▶ _Aim_:
Pull out each line of the records that contains the string "kern", and copy those lines unchanged.

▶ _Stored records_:
-------

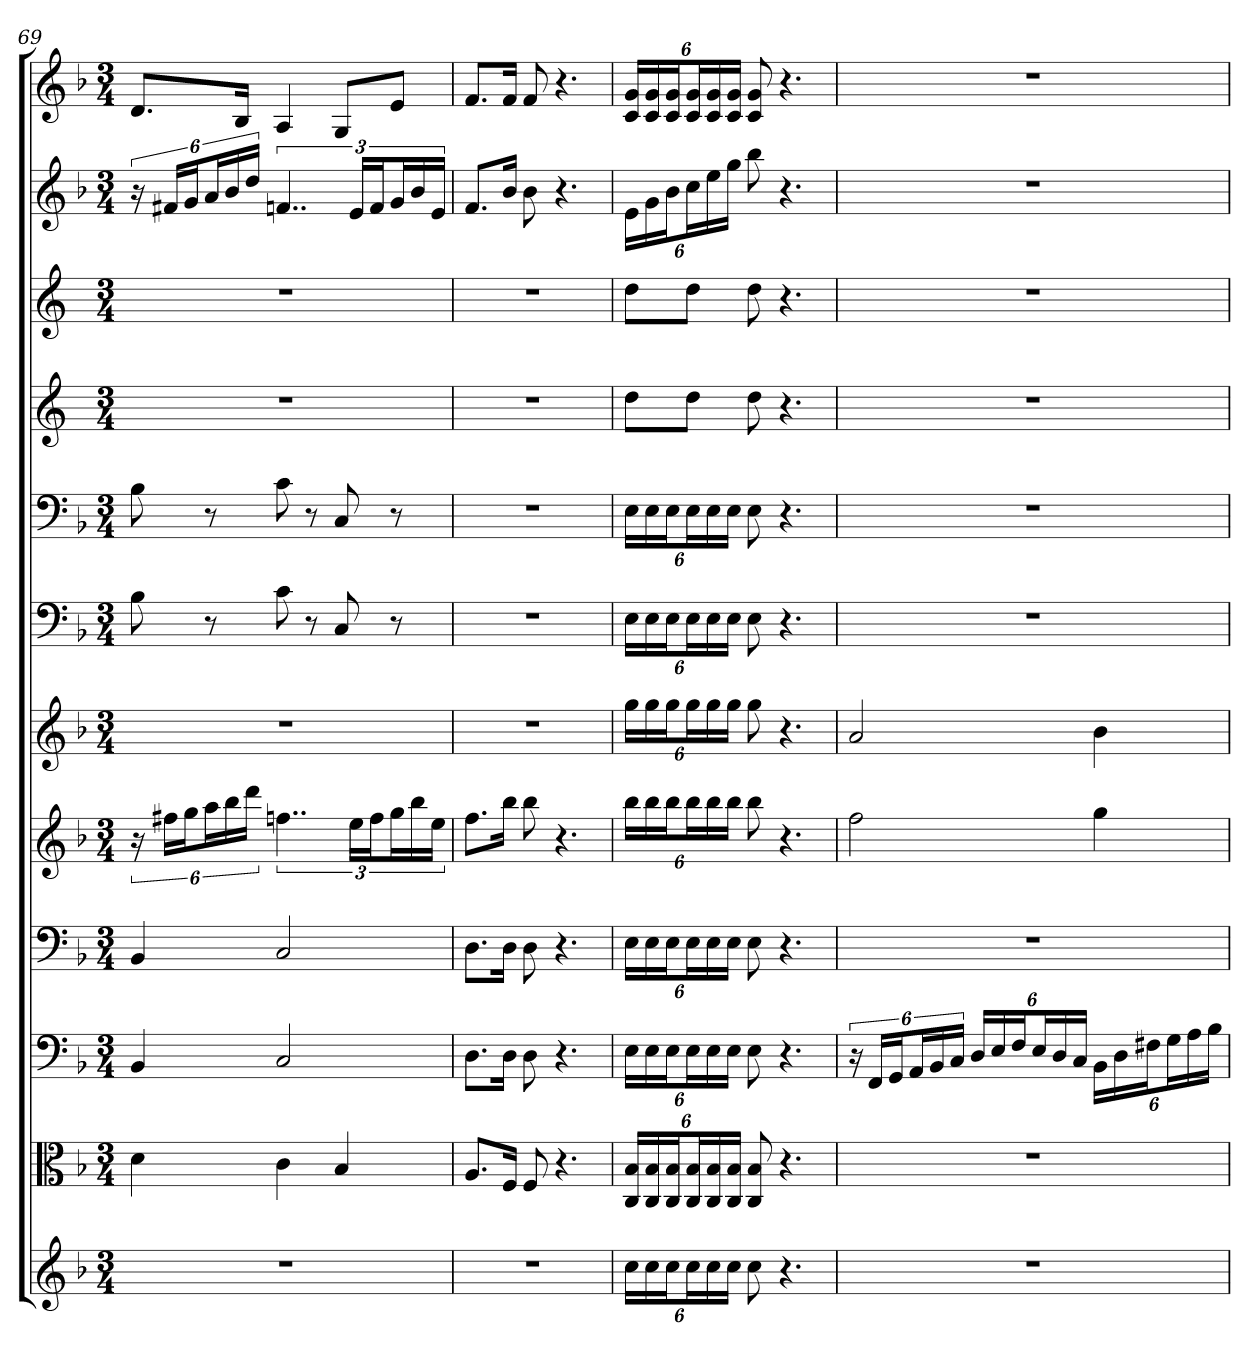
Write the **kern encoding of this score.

**kern	**kern	**kern	**kern	**kern	**kern	**kern	**kern	**kern	**kern	**kern	**kern
*part12	*part11	*part10	*part9	*part8	*part7	*part6	*part5	*part4	*part3	*part2	*part1
*staff12	*staff11	*staff10	*staff9	*staff8	*staff7	*staff6	*staff5	*staff4	*staff3	*staff2	*staff1
*	*clefC3	*clefF4	*clefF4	*	*	*clefF4	*clefF4	*	*	*	*
*k[b-]	*k[b-]	*k[b-]	*k[b-]	*k[b-]	*k[b-]	*k[b-]	*k[b-]	*k[]	*k[]	*k[b-]	*k[b-]
*F:	*F:	*F:	*F:	*F:	*F:	*F:	*F:	*	*	*F:	*F:
*M3/4	*M3/4	*M3/4	*M3/4	*M3/4	*M3/4	*M3/4	*M3/4	*M3/4	*M3/4	*M3/4	*M3/4
=69	=69	=69	=69	=69	=69	=69	=69	=69	=69	=69	=69
2.r	4d	4BB-	4BB-	24r	2.r	8B-	8B-	2.r	2.r	24r	8.dL
.	.	.	.	24ff#XLL	.	.	.	.	.	24f#XLL	.
.	.	.	.	24ggJ	.	.	.	.	.	24gJ	.
.	.	.	.	24aaL	.	8r	8r	.	.	24aL	.
.	.	.	.	24bb-	.	.	.	.	.	24b-	.
.	.	.	.	.	.	.	.	.	.	.	16B-Jk
.	.	.	.	24dddJJ	.	.	.	.	.	24ddJJ	.
.	4c	2C	2C	6..ffn	.	8c	8c	.	.	6..fn	4A
.	.	.	.	.	.	8r	8r	.	.	.	.
.	4B-	.	.	.	.	8C	8C	.	.	.	8GL
.	.	.	.	24eeLL	.	.	.	.	.	24eLL	.
.	.	.	.	24ffJ	.	.	.	.	.	24fJ	.
.	.	.	.	24ggL	.	8r	8r	.	.	24gL	8eJ
.	.	.	.	24bb-	.	.	.	.	.	24b-	.
.	.	.	.	24eeJJ	.	.	.	.	.	24eJJ	.
=70	=70	=70	=70	=70	=70	=70	=70	=70	=70	=70	=70
2.r	8.A/L	8.D\L	8.D\L	8.ffL	2.r	2.r	2.r	2.r	2.r	8.fL	8.fL
.	16F/Jk	16D\Jk	16D\Jk	16bb-Jk	.	.	.	.	.	16b-Jk	16fJk
.	8F	8D	8D	8bb-	.	.	.	.	.	8b-	8f
.	4.r	4.r	4.r	4.r	.	.	.	.	.	4.r	4.r
=71	=71	=71	=71	=71	=71	=71	=71	=71	=71	=71	=71
24ccLL	24C/ 24B-/LL	24E\LL	24E\LL	24bb-LL	24ggLL	24E\LL	24E\LL	8ddL	8ddL	24eLL	24c 24gLL
24cc	24C/ 24B-/	24E\	24E\	24bb-	24gg	24E\	24E\	.	.	24g	24c 24g
24ccJ	24C/ 24B-/J	24E\J	24E\J	24bb-J	24ggJ	24E\J	24E\J	.	.	24b-J	24c 24gJ
24ccL	24C/ 24B-/L	24E\L	24E\L	24bb-L	24ggL	24E\L	24E\L	8ddJ	8ddJ	24ccL	24c 24gL
24cc	24C/ 24B-/	24E\	24E\	24bb-	24gg	24E\	24E\	.	.	24ee	24c 24g
24ccJJ	24C/ 24B-/JJ	24E\JJ	24E\JJ	24bb-JJ	24ggJJ	24E\JJ	24E\JJ	.	.	24ggJJ	24c 24gJJ
8cc	8C 8B-	8E	8E	8bb-	8gg	8E	8E	8dd	8dd	8bb-	8c 8g
4.r	4.r	4.r	4.r	4.r	4.r	4.r	4.r	4.r	4.r	4.r	4.r
=72	=72	=72	=72	=72	=72	=72	=72	=72	=72	=72	=72
2.r	2.r	24r	2.r	2ff	2a	2.r	2.r	2.r	2.r	2.r	2.r
.	.	24FF/LL	.	.	.	.	.	.	.	.	.
.	.	24GG/J	.	.	.	.	.	.	.	.	.
.	.	24AA/L	.	.	.	.	.	.	.	.	.
.	.	24BB-/	.	.	.	.	.	.	.	.	.
.	.	24C/JJ	.	.	.	.	.	.	.	.	.
.	.	24D/LL	.	.	.	.	.	.	.	.	.
.	.	24E/	.	.	.	.	.	.	.	.	.
.	.	24F/J	.	.	.	.	.	.	.	.	.
.	.	24E/L	.	.	.	.	.	.	.	.	.
.	.	24D/	.	.	.	.	.	.	.	.	.
.	.	24C/JJ	.	.	.	.	.	.	.	.	.
.	.	24BB-\LL	.	4gg	4b-	.	.	.	.	.	.
.	.	24D\	.	.	.	.	.	.	.	.	.
.	.	24F#X\J	.	.	.	.	.	.	.	.	.
.	.	24G\L	.	.	.	.	.	.	.	.	.
.	.	24A\	.	.	.	.	.	.	.	.	.
.	.	24B-\JJ	.	.	.	.	.	.	.	.	.
=	=	=	=	=	=	=	=	=	=	=	=
*-	*-	*-	*-	*-	*-	*-	*-	*-	*-	*-	*-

-------

▶ _Exercise output_:
Write the **kern encoding of this score.
**kern	**kern	**kern	**kern	**kern	**kern	**kern	**kern	**kern	**kern	**kern	**kern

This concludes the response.